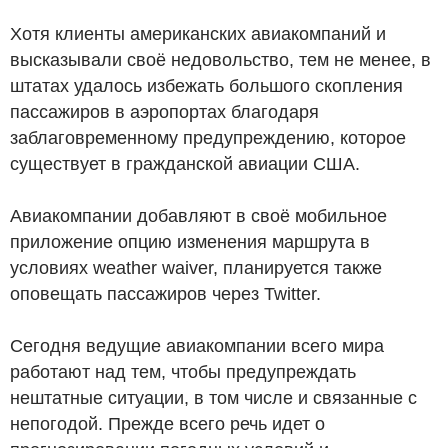
Хотя клиенты американских авиакомпаний и
высказывали своё недовольство, тем не менее, в
штатах удалось избежать большого скопления
пассажиров в аэропортах благодаря
заблаговременному предупреждению, которое
существует в гражданской авиации США.
Авиакомпании добавляют в своё мобильное
приложение опцию изменения маршрута в
условиях weather waiver, планируется также
оповещать пассажиров через Twitter.
Сегодня ведущие авиакомпании всего мира
работают над тем, чтобы предупреждать
нештатные ситуации, в том числе и связанные с
непогодой. Прежде всего речь идет о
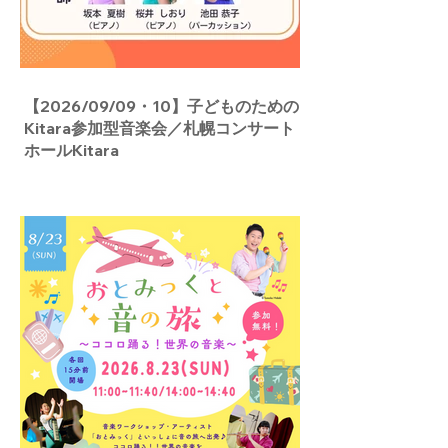
【2026/09/09・10】子どものための
Kitara参加型音楽会／札幌コンサート
ホールKitara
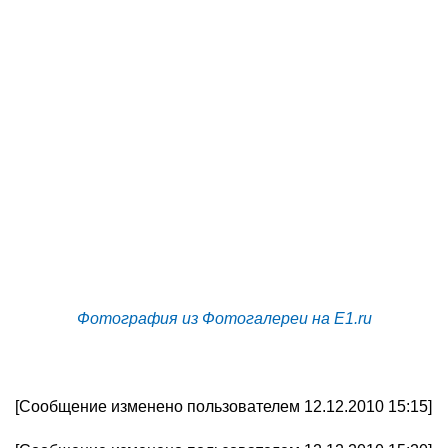
Фотография из Фотогалереи на E1.ru
[Сообщение изменено пользователем 12.12.2010 15:15]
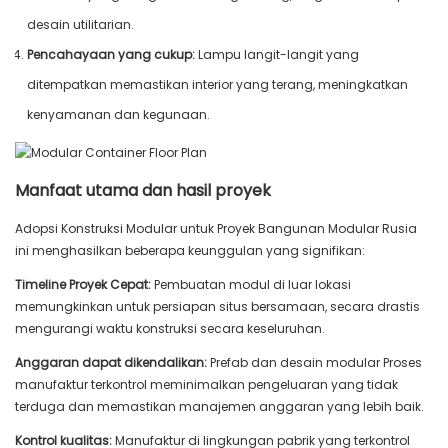
desain utilitarian.
Pencahayaan yang cukup:
Lampu langit-langit yang
ditempatkan memastikan interior yang terang, meningkatkan
kenyamanan dan kegunaan.
Manfaat utama dan hasil proyek
Adopsi Konstruksi Modular untuk Proyek Bangunan Modular Rusia
ini menghasilkan beberapa keunggulan yang signifikan:
Timeline Proyek Cepat:
Pembuatan modul di luar lokasi
memungkinkan untuk persiapan situs bersamaan, secara drastis
mengurangi waktu konstruksi secara keseluruhan.
Anggaran dapat dikendalikan:
Prefab dan desain modular Proses
manufaktur terkontrol meminimalkan pengeluaran yang tidak
terduga dan memastikan manajemen anggaran yang lebih baik.
Kontrol kualitas:
Manufaktur di lingkungan pabrik yang terkontrol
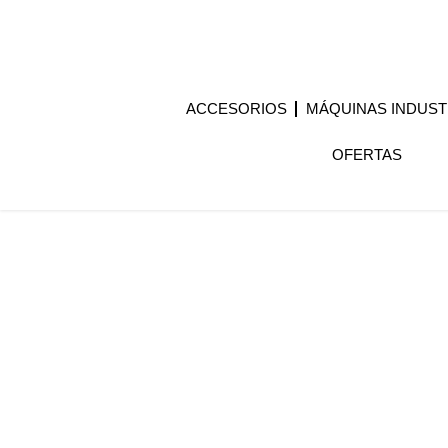
ACCESORIOS
MÁQUINAS INDUST
OFERTAS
★ ★ ★ ★ ★ ★ ★
Take the lines from the very beginning up to and including the one containing "существует в гражданской авиации США.", and switch "аэропортах" to "терминалах" in them. Give back only that stretch, otherwise unchanged and without the pictures.

=== RESULT FOR THIS EXERCISE ===
Хотя клиенты американских авиакомпаний и
высказывали своё недовольство, тем не менее, в
штатах удалось избежать большого скопления
пассажиров в терминалах благодаря
заблаговременному предупреждению, которое
существует в гражданской авиации США.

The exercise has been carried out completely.